To implement a function to standardize the features before applying the KNN classifier, you can use the `standardize_features` function that I provided earlier. Here's how you can do it:

```python
import numpy as np

def standardize_features(X):
    """
    Standardize the features of the dataset.

    Parameters:
    X (numpy.ndarray): Input data with shape (num_samples, num_features).

    Returns:
    numpy.ndarray: Standardized data with shape (num_samples, num_features).
    """
    mean = np.mean(X, axis=0)
    std = np.std(X, axis=0)
    standardized_X = (X - mean) / std
    return standardized_X

def knn_classifier(X_train, y_train, X_test, k=3):
    """
    K-nearest neighbors (KNN) classifier.

    Parameters:
    X_train (numpy.ndarray): Training data with shape (num_train_samples, num_features).
    y_train (numpy.ndarray): Training labels with shape (num_train_samples,).
    X_test (numpy.ndarray): Test data with shape (num_test_samples, num_features).
    k (int): Number of nearest neighbors to consider.

    Returns:
    numpy.ndarray: Predicted labels for the test data.
    """
    standardized_X_train = standardize_features(X_train)
    standardized_X_test = standardize_features(X_test)
    
    num_test_samples = X_test.shape[0]
    predicted_labels = np.zeros(num_test_samples)

    for i in range(num_test_samples):
        distances = np.sqrt(np.sum((standardized_X_train - standardized_X_test[i])**2, axis=1))
        nearest_indices = np.argsort(distances)[:k]
        nearest_labels = y_train[nearest_indices]
        predicted_labels[i] = np.bincount(nearest_labels).argmax()

    return predicted_labels
```

In this implementation, the `standardize_features` function is used to standardize the training and test data before applying the KNN classifier.

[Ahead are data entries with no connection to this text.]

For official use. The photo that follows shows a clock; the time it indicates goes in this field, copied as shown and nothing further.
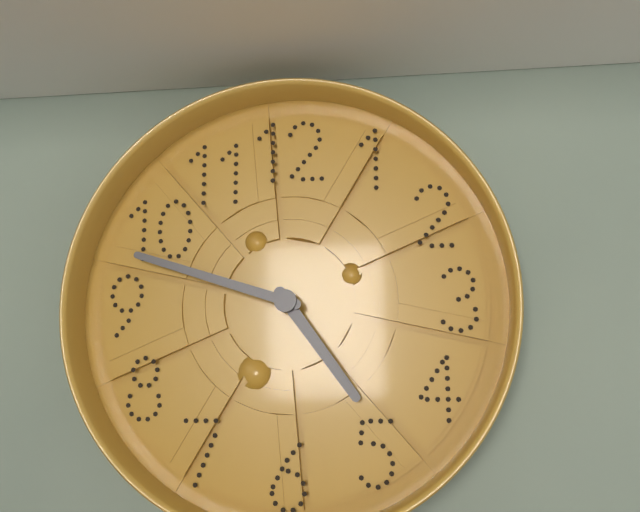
4:48
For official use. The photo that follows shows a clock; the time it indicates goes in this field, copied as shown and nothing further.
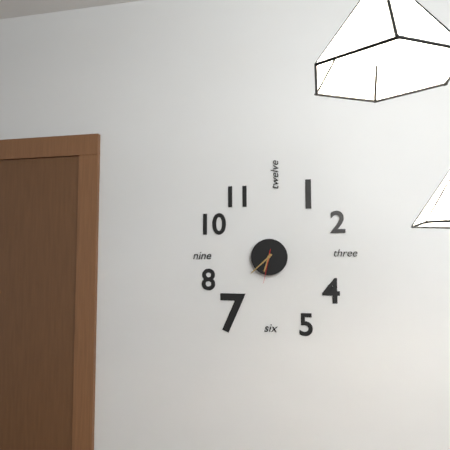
6:38
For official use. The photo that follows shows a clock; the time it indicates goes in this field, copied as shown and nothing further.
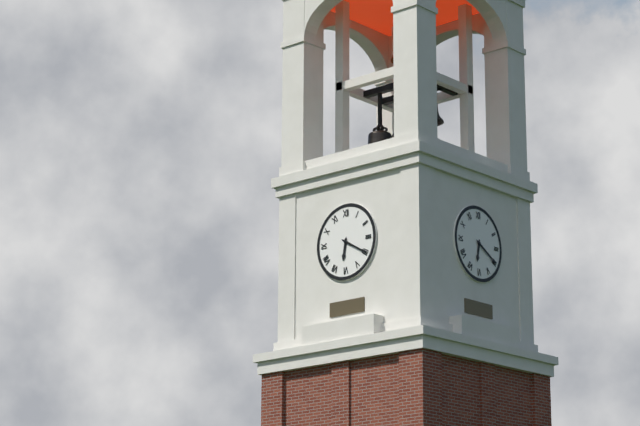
6:20
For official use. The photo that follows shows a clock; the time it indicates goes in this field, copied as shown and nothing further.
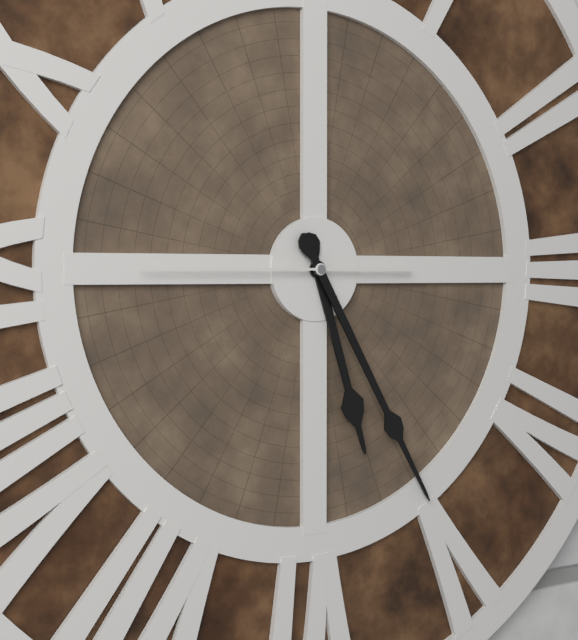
5:25:45
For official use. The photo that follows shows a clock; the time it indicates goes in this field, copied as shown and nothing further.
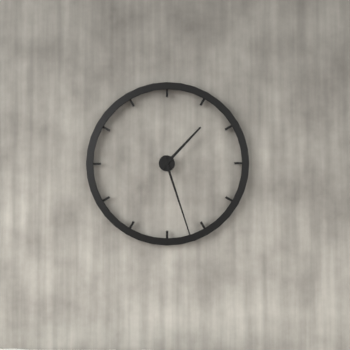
1:27
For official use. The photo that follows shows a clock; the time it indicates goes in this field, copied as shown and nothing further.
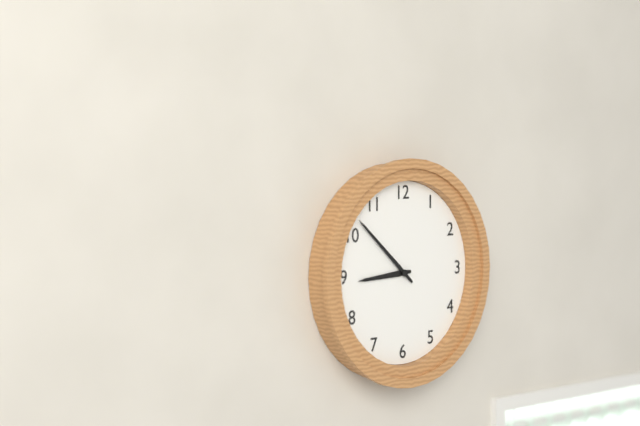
8:52
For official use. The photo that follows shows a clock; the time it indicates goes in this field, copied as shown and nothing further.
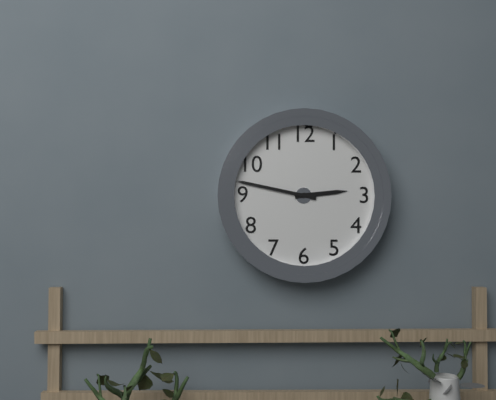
2:47
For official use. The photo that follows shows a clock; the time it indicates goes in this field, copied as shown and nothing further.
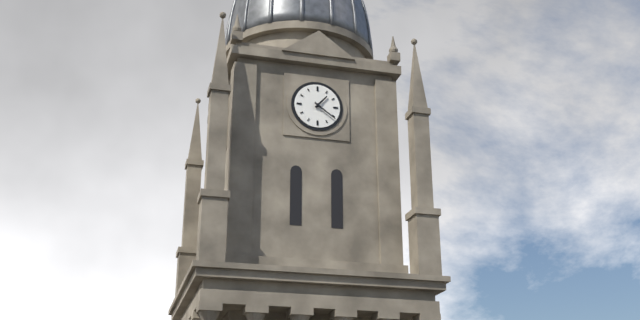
1:21
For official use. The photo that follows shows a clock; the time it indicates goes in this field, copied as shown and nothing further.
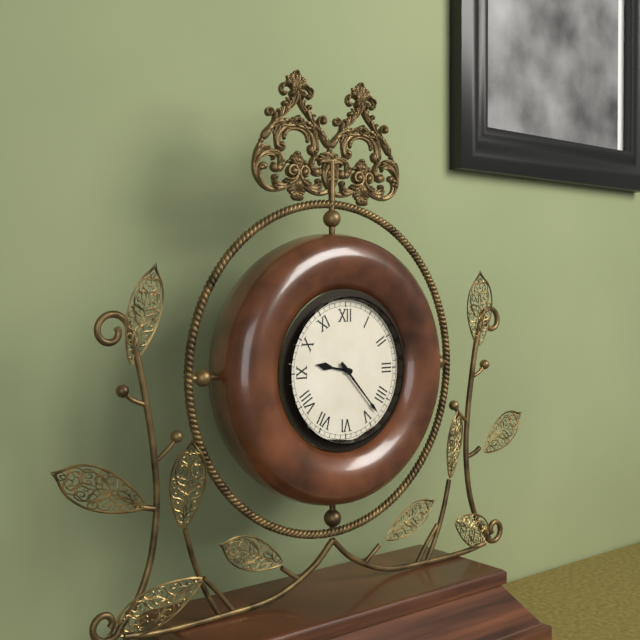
9:23
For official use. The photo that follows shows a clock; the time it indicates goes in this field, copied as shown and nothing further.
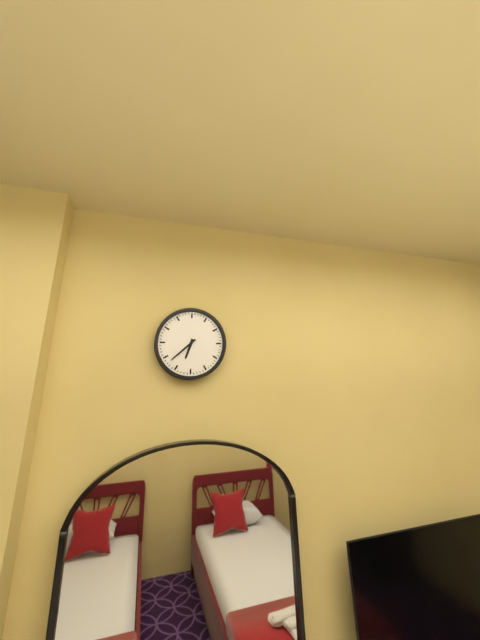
6:38
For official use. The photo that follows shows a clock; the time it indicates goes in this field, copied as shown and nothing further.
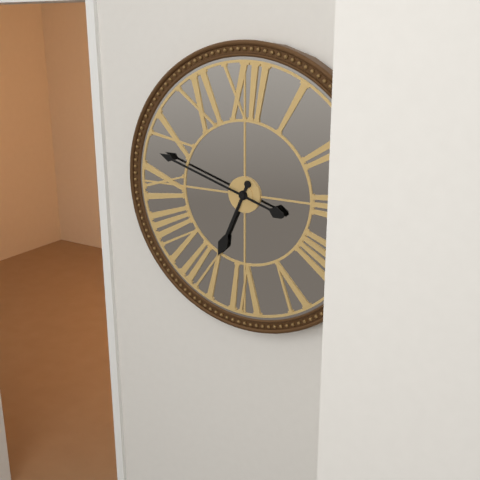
6:48
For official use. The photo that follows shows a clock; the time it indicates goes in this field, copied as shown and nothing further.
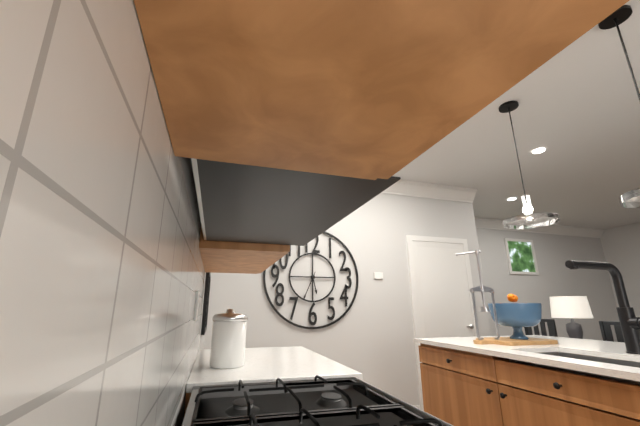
5:34
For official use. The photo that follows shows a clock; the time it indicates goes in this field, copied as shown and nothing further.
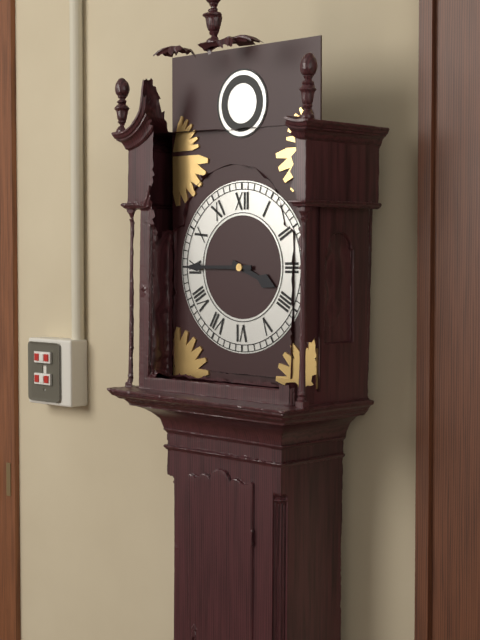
3:45
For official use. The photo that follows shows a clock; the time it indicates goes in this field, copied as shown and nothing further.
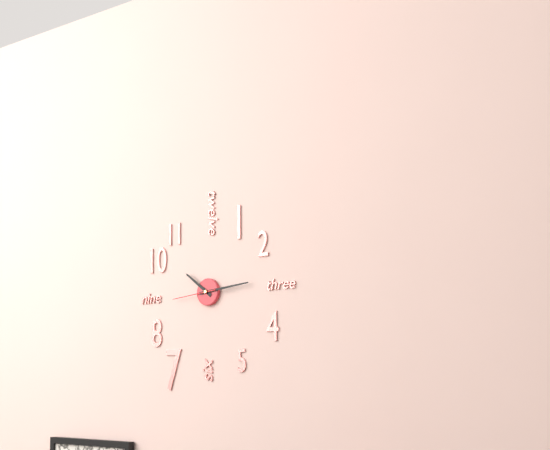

The `knn_classifier` function takes the training data `X_train`, training labels `y_train`, test data `X_test`, and the number of nearest neighbors `k` as inputs. It then returns the predicted labels for the test data using the KNN algorithm.

Remember to call `knn_classifier` with appropriate data and labels to obtain the predicted labels for your specific dataset.